Saudi Arabia announced plans to significantly increase production and lower its official oil selling price after Russia opposed a sharp reduction in production proposed by OPEC on Friday to stabilize prices, which fell as a result of economic shocks from coronavirus.
The decline in S&P 500 futures occurred amid fears that the influence of the rapidly spreading coronavirus will increase, which will lead to a recession in the United States and a sharp tightening of conditions on credit markets.
Recent sales of both stocks and high-yielding bonds reflect uncertainty about the impact of the virus, but also indicate confidence that markets will eventually stabilize and the uptrend will resume, said David Joy, chief strategic analyst at Boston Ameriprise Financial.
He says the decline in stock futures suggests shaky confidence and that coronavirus is no longer under control.
During the trading of futures on the S&P 500 benchmark stock index, which was conducted after the exchange closed, they decreased, reaching a permitted limit of 5 percent. The decline indicates how much the S&P 500 index can fall when trading begins on Monday.
The collapse in US Treasury yields indicates possible more serious negative economic consequences, Joy said.
“My experience is that the bond market is more insightful than the stock market,” the expert explains.
The expected income from a futures contract on US treasury bonds with a maturity of 10 years for the first time fell below 0.5 percent. The indicator reached a historic low of 0.469 percent, falling as a widow in just three sessions due to market reactions to coronavirus.
A 20 percent drop in oil prices, which in normal times would be considered a positive development for global economic growth, led to a panic sale in the stock markets, as the risks of losing oil positions reinforced the already growing fears of a US recession and freezing credit.

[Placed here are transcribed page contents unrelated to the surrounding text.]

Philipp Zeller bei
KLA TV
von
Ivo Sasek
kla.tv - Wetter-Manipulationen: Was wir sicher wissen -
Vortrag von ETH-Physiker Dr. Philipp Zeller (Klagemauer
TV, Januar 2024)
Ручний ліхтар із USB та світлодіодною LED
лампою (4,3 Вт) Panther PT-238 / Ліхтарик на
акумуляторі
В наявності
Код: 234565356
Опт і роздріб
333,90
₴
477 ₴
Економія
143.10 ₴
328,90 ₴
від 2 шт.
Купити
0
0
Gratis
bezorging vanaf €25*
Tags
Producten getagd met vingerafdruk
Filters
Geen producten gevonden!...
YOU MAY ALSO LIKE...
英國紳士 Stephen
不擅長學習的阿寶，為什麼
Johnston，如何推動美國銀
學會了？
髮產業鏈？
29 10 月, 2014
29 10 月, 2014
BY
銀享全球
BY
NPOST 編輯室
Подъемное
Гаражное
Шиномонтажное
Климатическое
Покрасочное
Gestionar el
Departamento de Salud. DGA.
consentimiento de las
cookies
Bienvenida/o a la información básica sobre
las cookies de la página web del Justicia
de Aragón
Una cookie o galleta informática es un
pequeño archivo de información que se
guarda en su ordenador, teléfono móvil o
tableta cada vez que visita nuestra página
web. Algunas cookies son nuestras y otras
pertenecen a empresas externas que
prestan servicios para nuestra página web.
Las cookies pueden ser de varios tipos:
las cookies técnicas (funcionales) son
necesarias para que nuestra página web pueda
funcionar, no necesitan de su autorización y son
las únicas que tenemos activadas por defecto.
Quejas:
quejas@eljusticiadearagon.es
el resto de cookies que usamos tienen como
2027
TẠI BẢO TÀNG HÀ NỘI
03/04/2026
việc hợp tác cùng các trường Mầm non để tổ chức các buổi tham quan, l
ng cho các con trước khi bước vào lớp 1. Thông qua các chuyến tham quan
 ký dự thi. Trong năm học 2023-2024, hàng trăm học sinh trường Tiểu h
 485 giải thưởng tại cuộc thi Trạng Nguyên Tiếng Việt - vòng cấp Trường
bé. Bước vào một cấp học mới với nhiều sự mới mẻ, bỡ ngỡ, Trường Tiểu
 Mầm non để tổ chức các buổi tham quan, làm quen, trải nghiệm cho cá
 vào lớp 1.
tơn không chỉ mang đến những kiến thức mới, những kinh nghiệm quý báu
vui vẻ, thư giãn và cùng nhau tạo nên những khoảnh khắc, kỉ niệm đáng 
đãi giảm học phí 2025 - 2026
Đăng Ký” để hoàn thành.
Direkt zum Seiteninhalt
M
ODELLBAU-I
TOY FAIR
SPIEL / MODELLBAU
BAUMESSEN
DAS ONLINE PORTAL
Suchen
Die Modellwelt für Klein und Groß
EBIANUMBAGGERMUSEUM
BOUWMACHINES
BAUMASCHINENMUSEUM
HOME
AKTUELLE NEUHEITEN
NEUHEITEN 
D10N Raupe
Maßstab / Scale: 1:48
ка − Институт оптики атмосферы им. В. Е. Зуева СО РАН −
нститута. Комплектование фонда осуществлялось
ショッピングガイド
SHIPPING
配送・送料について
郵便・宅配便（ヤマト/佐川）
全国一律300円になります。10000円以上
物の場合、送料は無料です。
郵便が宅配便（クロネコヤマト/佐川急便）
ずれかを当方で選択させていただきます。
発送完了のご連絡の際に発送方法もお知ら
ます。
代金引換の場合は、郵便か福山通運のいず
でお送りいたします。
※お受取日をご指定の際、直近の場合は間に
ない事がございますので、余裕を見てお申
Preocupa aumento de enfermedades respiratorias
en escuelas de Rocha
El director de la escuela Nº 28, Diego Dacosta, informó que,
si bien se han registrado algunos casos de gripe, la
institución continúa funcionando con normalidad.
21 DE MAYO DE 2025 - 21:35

John Lekas, Leader Capital CEO and Senior Portfolio Manager in Vancouver, Washington, gave a very sharp assessment of the situation: “We are in the situation of Armageddon.”
Saudi Arabia announced plans to ramp up oil production to above 10 million barrels per day in April, after the current OPEC + Russia-led agreement to limit production, known as OPEC +, expires in late March. This was reported on Sunday by Reuters, two informed sources.
Earlier, investors were frightened by the decision of the authorities of Italy, the largest outbreak of the virus in Europe, to actually close a significant part of the rich north of the country, including the financial capital Milan. This move aims to contain the epidemic, which resulted in a sharp jump in deaths on Sunday.